We were traveling, so I almost missed it. Yesterday, January 23, was National Handwriting Day. Given the current trend away from teaching cursive writing in schools, it would be easy to assume this is a new observance, started by concerned calligraphers, Palmer Method purists, and letter-writing grandparents who are afraid their grandkids won’t be able to read anything sent to them except the numbers on their birthday checks.
Nope. National Handwriting Day has been around since 1977. It is observed, not by accident, on the birthday of John Hancock. (You remember him, right? He’s the Founding Father whose elegant, oversized signature is front and center on the Declaration of Independence. Unfortunately, the story that he said something like, “King George will be able to read that without his spectacles” turns out not to be true. But his name is still used as a synonym for “signature”—as in “Put your John Hancock right here on this line.”)
Appropriately, then, I wrote the first draft of this post with a pen, on the wide-lined notebook paper that I stock up on every fall during back-to-school sales. I can’t say I did so in honor of John Hancock or National Handwriting Day. Nor as some sort of statement in favor of cursive writing. I just prefer to write that way.
It’s not because I can’t type well, or because I’m a Luddite who is terrified of technology. Quite the contrary: I routinely did 75 words a minute on an IBM Selectric typewriter back when I worked as a secretary, and if the house caught on fire today my laptop is the very first thing I would grab. (Unless a grandchild happened to be in the house, of course. In that case, I would have the kid grab my Kindle while I took care of the laptop.)
I write by hand because I like to. Something about the pen forming words on the page helps me focus and discover what I’m thinking.
Maybe my enjoyment of handwriting stems from my pleasant memories of learning cursive, which the teacher in our tiny rural school allowed me to do in first grade instead of making me wait until it was officially taught in second or third. I remember writing exercises on lined paper, repeating row after row of careful capital letters meant to be the same width and to evenly touch the top and bottom lines.

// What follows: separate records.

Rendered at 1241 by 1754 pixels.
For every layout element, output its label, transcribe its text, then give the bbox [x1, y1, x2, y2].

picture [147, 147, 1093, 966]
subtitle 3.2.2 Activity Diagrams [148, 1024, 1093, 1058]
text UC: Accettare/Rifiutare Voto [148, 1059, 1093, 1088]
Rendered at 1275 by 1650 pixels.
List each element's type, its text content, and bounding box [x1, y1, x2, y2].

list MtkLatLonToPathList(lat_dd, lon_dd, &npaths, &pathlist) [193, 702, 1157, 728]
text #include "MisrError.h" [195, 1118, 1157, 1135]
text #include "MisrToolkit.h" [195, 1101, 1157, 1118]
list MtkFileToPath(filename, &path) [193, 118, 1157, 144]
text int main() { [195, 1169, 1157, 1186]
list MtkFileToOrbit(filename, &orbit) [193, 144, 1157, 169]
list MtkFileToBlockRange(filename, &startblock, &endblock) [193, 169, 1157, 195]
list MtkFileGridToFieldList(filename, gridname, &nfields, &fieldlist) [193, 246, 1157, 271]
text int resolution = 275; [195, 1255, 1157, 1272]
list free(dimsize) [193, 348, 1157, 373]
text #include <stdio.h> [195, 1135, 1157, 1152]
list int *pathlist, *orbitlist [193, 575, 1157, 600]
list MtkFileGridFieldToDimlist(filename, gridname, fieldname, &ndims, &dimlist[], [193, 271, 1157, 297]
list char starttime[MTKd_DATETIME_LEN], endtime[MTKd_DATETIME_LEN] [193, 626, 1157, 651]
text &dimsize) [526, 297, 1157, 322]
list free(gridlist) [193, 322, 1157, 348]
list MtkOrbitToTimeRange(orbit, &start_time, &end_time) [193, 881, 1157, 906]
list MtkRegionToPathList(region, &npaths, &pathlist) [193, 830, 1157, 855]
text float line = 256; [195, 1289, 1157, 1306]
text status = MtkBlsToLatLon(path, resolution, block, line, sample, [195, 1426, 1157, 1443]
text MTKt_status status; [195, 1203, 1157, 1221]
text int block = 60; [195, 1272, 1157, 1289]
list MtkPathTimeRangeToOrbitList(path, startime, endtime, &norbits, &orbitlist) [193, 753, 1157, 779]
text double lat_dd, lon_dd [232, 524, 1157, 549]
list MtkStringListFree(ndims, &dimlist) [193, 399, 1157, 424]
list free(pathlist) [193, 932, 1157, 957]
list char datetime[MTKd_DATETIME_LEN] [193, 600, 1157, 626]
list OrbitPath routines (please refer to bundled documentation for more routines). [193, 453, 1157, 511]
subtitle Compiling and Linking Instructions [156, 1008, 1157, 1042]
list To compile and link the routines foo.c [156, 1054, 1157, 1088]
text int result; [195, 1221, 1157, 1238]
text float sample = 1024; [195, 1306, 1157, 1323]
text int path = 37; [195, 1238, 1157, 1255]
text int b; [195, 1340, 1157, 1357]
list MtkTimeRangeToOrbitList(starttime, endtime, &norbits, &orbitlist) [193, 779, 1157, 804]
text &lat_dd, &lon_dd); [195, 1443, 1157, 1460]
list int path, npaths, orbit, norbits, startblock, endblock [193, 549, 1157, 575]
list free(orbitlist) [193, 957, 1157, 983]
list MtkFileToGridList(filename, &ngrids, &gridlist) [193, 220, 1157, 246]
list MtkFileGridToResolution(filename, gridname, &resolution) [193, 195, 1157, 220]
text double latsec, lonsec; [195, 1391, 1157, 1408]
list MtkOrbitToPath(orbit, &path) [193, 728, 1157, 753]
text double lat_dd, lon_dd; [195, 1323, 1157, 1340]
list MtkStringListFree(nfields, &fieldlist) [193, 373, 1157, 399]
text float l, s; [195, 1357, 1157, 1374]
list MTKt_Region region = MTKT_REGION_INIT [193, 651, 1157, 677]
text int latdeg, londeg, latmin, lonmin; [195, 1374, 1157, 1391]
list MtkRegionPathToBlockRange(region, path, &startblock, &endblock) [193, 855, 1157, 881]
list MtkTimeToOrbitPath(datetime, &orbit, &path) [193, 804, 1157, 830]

But my favorites were the slanted up-and-down lines with little flourishes at the beginning and end, which looked somewhat like bunches of grass. If I do say so myself, I was quite good at these, and they are still my doodle of choice if I’m stuck on hold or in a meeting that doesn’t seem to require my full attention.
Possibly my fondness for cursive was related to the fact that no one in my school was ever made to write “I will not something-or-other” over and over, which still strikes me as a barbaric and counter-productive form of punishment. Or maybe I just had no idea that there was anything strange about finding it fun to practice penmanship. The word “nerd,” after all, was not in my vocabulary back then.
Despite all that practice, I don’t have particularly beautiful handwriting. The best you can say for it is that it’s reasonably neat and mostly legible. But I still find pleasure in forming letters and words on a piece of paper. And calligraphy is one of my favorite art forms. The elegant sweep and swirl of curves and flourishes across the page is satisfying to my soul.
But what if my technologically advanced descendants never learn to write or even read cursive? Oh, well. I hope some of them will still appreciate calligraphy. And if I’ve shared any shocking secrets in my handwritten journals, they will never know.